→ **TASK DIRECTIONS**:
In the rows below, present each nonblank line from the line with "- one for talking to Active" to the line with "HDB Propagation Services" as a Markdown table. Use the columns Row and Line, and number the lines in order.

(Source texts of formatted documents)
★ ★ ★
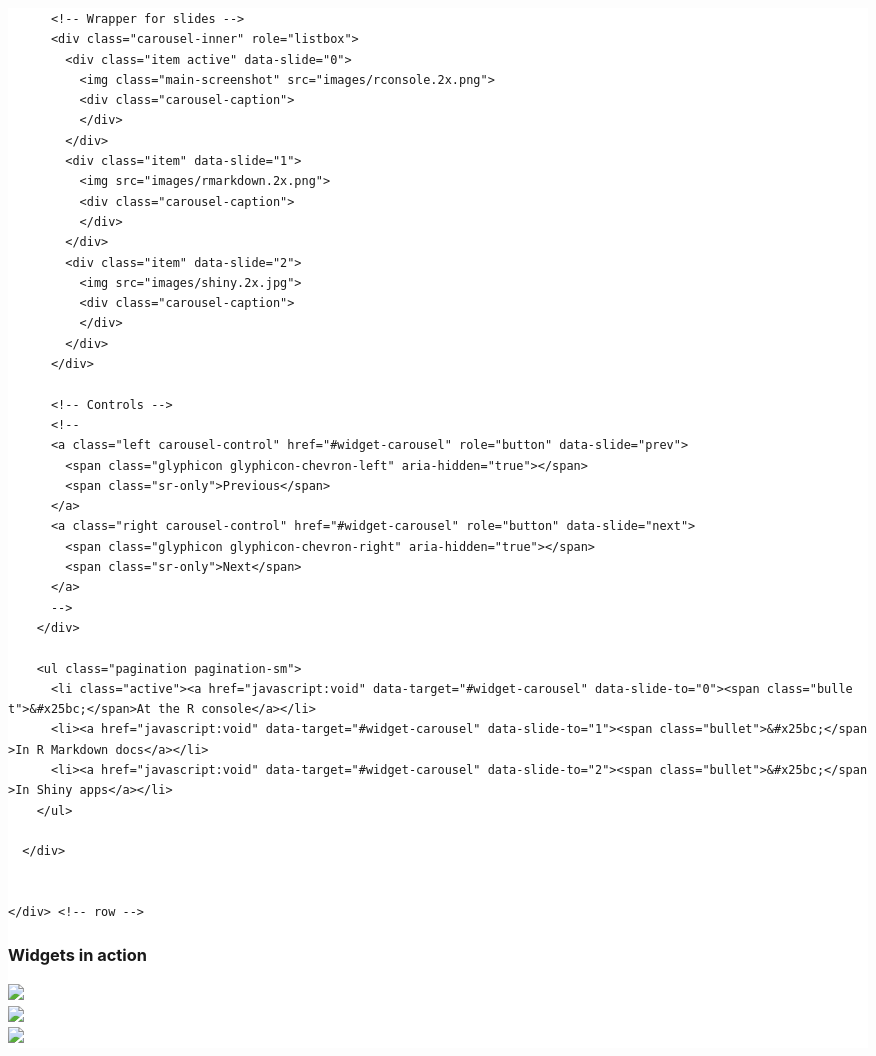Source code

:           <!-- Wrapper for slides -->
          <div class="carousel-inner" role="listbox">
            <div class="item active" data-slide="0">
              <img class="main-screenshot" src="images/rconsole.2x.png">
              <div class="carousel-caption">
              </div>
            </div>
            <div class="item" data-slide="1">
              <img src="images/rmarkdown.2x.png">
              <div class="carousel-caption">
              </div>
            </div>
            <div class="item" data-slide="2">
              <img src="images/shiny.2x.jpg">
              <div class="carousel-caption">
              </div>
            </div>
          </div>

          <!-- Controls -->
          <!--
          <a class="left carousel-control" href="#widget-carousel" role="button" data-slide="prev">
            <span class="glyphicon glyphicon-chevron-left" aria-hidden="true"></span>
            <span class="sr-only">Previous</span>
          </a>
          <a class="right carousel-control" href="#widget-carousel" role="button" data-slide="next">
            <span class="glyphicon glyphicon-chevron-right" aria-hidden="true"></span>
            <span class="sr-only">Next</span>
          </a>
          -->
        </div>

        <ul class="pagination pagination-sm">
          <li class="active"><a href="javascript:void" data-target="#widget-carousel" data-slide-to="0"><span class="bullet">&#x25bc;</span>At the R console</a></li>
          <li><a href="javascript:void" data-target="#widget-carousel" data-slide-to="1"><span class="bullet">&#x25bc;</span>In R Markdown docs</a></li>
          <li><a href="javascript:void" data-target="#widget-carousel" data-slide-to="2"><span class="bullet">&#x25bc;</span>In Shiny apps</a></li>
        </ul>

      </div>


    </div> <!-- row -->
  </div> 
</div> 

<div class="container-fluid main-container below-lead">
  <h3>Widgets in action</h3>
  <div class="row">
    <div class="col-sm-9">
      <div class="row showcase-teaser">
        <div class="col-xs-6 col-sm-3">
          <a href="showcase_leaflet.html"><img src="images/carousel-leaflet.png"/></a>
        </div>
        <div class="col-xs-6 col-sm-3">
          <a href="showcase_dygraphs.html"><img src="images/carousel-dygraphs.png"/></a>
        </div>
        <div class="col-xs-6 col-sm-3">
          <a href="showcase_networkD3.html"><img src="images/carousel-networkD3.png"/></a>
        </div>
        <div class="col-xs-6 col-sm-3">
★ ★ ★
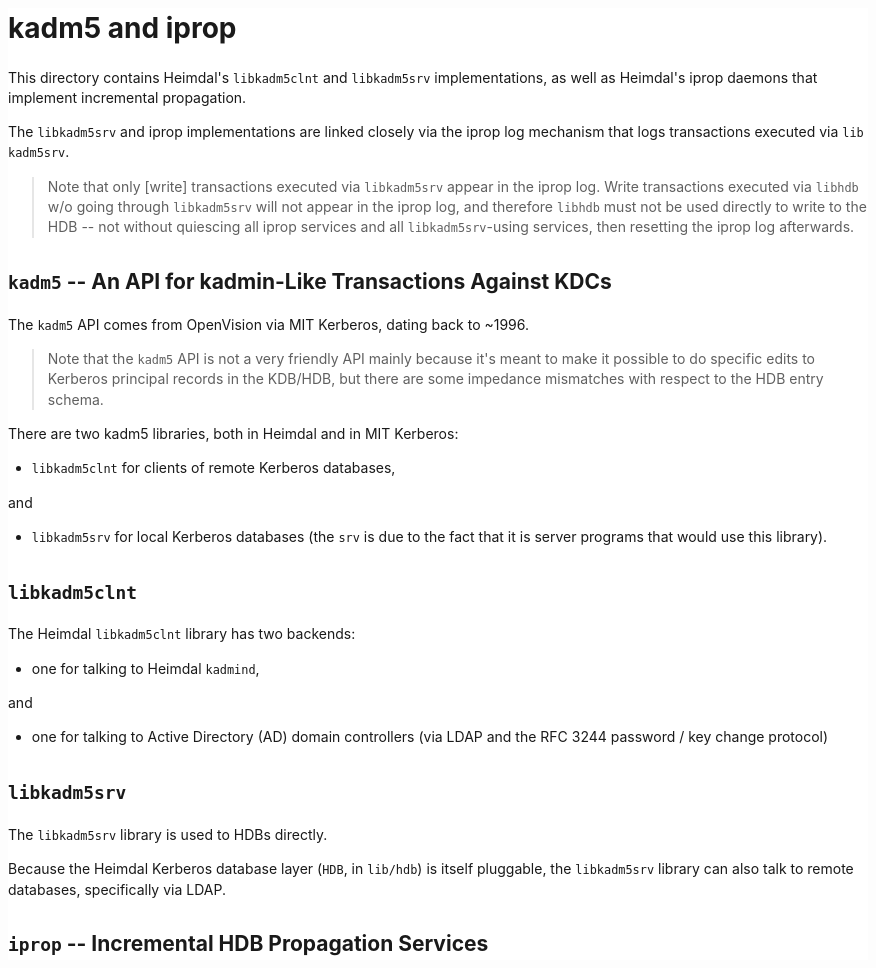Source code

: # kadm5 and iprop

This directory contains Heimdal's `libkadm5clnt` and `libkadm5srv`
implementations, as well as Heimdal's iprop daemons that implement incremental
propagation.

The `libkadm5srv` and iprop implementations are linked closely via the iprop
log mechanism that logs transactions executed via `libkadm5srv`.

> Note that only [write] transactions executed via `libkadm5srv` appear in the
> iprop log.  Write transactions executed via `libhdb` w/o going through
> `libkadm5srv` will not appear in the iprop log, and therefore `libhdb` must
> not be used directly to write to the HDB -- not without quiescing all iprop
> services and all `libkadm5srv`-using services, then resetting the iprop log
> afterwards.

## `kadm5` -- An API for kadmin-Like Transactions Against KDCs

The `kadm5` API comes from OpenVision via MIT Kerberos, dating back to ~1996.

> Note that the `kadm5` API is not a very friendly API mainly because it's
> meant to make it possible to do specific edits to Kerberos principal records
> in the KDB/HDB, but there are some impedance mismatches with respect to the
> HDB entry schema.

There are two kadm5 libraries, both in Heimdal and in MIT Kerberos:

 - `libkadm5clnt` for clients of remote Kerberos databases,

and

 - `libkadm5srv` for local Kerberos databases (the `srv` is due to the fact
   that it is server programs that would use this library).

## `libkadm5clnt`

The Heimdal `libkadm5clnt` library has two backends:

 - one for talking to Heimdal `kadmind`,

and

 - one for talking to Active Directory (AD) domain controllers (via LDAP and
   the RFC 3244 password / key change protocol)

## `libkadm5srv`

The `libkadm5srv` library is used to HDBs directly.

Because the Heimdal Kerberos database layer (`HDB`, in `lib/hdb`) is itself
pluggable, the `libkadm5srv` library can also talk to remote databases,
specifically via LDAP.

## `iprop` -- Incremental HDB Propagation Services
★ ★ ★
→ **RESPONSE BOX**:
| Row | Line |
|---|---|
| 1 |  - one for talking to Active Directory (AD) domain controllers (via LDAP and |
| 2 |    the RFC 3244 password / key change protocol) |
| 3 | ## `libkadm5srv` |
| 4 | The `libkadm5srv` library is used to HDBs directly. |
| 5 | Because the Heimdal Kerberos database layer (`HDB`, in `lib/hdb`) is itself |
| 6 | pluggable, the `libkadm5srv` library can also talk to remote databases, |
| 7 | specifically via LDAP. |
| 8 | ## `iprop` -- Incremental HDB Propagation Services |